↓

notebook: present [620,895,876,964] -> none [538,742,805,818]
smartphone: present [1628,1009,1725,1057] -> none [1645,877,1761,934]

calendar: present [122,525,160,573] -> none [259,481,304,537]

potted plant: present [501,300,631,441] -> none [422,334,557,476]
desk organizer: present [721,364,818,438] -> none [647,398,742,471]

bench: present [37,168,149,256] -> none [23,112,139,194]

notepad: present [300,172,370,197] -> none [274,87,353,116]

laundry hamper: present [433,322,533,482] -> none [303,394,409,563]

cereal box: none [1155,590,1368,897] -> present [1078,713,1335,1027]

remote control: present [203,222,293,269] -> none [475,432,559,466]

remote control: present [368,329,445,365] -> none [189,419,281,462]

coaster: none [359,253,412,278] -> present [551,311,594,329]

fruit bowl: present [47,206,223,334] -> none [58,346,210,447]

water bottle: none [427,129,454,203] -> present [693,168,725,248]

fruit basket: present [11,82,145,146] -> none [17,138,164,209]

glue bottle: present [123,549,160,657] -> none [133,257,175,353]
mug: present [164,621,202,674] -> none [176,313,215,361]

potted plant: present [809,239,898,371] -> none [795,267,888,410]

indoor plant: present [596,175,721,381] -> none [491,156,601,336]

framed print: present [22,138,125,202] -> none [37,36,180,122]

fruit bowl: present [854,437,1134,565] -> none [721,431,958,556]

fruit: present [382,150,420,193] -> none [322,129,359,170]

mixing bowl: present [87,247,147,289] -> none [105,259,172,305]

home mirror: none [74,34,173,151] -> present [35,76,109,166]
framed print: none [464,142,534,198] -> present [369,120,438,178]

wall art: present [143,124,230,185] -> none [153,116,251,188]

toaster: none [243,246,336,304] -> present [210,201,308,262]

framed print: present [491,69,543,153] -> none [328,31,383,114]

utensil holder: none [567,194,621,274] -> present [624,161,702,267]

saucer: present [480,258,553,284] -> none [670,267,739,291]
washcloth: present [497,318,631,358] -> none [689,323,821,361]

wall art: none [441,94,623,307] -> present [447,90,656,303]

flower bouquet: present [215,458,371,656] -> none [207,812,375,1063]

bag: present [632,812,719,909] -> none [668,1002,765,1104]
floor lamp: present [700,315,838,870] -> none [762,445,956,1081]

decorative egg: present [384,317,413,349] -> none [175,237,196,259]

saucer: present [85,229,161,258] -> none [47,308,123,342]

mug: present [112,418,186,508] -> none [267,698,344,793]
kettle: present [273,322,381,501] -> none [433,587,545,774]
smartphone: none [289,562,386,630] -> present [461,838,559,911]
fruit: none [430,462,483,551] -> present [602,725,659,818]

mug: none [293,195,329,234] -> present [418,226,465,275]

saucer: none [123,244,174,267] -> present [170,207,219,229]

↑

(Required work)
In the material above, find the line with "wall art: none"; then retype it and every line after it through the last, exactly as written.

(Problem solution)
wall art: none [441,94,623,307] -> present [447,90,656,303]

flower bouquet: present [215,458,371,656] -> none [207,812,375,1063]

bag: present [632,812,719,909] -> none [668,1002,765,1104]
floor lamp: present [700,315,838,870] -> none [762,445,956,1081]

decorative egg: present [384,317,413,349] -> none [175,237,196,259]

saucer: present [85,229,161,258] -> none [47,308,123,342]

mug: present [112,418,186,508] -> none [267,698,344,793]
kettle: present [273,322,381,501] -> none [433,587,545,774]
smartphone: none [289,562,386,630] -> present [461,838,559,911]
fruit: none [430,462,483,551] -> present [602,725,659,818]

mug: none [293,195,329,234] -> present [418,226,465,275]

saucer: none [123,244,174,267] -> present [170,207,219,229]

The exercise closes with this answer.